- Duration: 13 March 2025 – 16 March 2025
- Games played: 7
- Teams: 8
- TV partner: Max Sport

Regular season
- Season MVP: Stoyanov

Finals
- Champions: Cherno More
- Runners-up: Balkan Botevgrad
- Semifinalists: Spartak Pleven Rilski Sportist
- Finals MVP: Stoyanov

Statistical leaders
- Points: Schwartz 23
- Rebounds: Marshall 11.67
- Assists: Toshkov 11

Records
- Highest attendance: 2,700
- Lowest attendance: 230
- Average attendance: 1,190

= 2025 Bulgarian Basketball Cup =

The 2025 Bulgarian Basketball Cup was the 71st edition of the annual cup tournament in Bulgaria. It is managed by the Bulgarian Basketball Federation and is the first event being held at the new Arena Samelyon in Samokov. The competition began on 13 March 2025 with the quarterfinals, and ended with the final on 16 March 2025. MVP of the tournament and the final game, was Stoyanov from Cherno More

== Qualified teams ==
The first eight teams qualified after the first stage of the 2024–25 NBL regular season.

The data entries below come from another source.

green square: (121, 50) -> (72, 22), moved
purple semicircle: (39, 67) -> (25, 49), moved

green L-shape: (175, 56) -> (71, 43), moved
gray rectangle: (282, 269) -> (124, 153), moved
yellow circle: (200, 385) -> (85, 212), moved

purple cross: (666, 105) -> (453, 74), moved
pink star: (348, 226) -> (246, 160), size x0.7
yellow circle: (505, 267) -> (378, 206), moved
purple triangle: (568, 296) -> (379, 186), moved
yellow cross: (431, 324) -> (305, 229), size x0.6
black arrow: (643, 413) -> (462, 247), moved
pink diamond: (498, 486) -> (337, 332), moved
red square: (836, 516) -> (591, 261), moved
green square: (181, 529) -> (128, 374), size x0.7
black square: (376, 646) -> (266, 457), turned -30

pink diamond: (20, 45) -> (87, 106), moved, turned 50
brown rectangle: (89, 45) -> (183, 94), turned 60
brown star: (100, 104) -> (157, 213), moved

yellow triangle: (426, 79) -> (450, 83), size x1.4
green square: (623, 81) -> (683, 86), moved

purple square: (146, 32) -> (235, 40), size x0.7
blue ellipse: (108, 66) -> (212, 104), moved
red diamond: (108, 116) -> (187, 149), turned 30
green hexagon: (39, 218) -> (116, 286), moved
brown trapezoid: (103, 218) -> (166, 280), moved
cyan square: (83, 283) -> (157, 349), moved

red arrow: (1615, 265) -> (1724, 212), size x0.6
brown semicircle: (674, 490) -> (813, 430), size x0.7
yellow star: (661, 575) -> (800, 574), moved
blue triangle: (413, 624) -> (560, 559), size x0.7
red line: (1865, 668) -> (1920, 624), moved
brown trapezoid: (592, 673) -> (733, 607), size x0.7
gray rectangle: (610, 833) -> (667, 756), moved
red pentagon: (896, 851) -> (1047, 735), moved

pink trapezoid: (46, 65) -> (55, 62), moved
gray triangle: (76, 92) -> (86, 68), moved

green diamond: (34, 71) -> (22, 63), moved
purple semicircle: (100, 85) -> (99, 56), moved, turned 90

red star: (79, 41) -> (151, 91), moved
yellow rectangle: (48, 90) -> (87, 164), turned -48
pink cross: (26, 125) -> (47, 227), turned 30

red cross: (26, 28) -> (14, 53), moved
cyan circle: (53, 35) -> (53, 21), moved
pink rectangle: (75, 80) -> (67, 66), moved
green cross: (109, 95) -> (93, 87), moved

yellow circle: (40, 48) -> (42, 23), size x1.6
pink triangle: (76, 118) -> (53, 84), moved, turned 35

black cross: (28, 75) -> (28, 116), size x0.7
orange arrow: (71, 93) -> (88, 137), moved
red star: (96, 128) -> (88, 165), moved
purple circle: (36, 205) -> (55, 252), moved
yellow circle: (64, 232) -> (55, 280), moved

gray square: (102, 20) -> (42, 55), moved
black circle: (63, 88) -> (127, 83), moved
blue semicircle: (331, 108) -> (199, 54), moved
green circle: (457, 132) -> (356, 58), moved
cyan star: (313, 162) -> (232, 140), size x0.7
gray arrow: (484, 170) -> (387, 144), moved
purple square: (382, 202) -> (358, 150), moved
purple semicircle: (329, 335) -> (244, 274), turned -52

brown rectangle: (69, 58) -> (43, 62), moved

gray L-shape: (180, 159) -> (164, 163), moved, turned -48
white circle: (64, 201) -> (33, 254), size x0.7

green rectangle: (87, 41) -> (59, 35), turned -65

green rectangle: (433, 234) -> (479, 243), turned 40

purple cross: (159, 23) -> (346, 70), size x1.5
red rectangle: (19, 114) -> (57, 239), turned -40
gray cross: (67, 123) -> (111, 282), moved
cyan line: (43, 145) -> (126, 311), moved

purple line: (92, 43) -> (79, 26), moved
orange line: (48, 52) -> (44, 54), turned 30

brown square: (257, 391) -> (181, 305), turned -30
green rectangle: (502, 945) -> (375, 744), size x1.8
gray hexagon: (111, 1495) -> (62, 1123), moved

| Pos | Team | Pld | W | L | Seed |
| 1 | Rilski Sportist | 16 | 14 | 2 | Seeded teams |
| 2 | Balkan Botevgrad | 16 | 12 | 4 |
| 3 | Cherno More | 16 | 9 | 7 |
| 4 | Spartak Pleven | 16 | 9 | 7 |
| 5 | Beroe | 16 | 9 | 7 | Non-seeded Teams |
| 6 | Academic Plovdiv | 16 | 8 | 8 |
| 7 | Minyor 2015 | 16 | 7 | 9 |
| 8 | Levski | 16 | 2 | 14 |
| 9 | Shumen | 16 | 2 | 14 | Did not qualify |

== Draw ==
The draw for the 2025 Bulgarian Basketball Cup took place on 5 March 2025. The seeded teams were paired in the quarterfinals with the non-seeded teams. There were no restrictions for the semifinals draw.